▶ _TASK TO COMPLETE_: Each line from the one that contains "line: (2164, 288) -> (1713, 424), added" to the last line of the records below must be restated word for word.

▶ _PROVIDED RECORDS_:
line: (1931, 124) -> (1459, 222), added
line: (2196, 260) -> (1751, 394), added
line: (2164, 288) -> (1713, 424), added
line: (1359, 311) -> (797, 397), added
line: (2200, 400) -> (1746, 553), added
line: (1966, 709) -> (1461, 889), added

▶ _WRITTEN SOLUTION_:
line: (2164, 288) -> (1713, 424), added
line: (1359, 311) -> (797, 397), added
line: (2200, 400) -> (1746, 553), added
line: (1966, 709) -> (1461, 889), added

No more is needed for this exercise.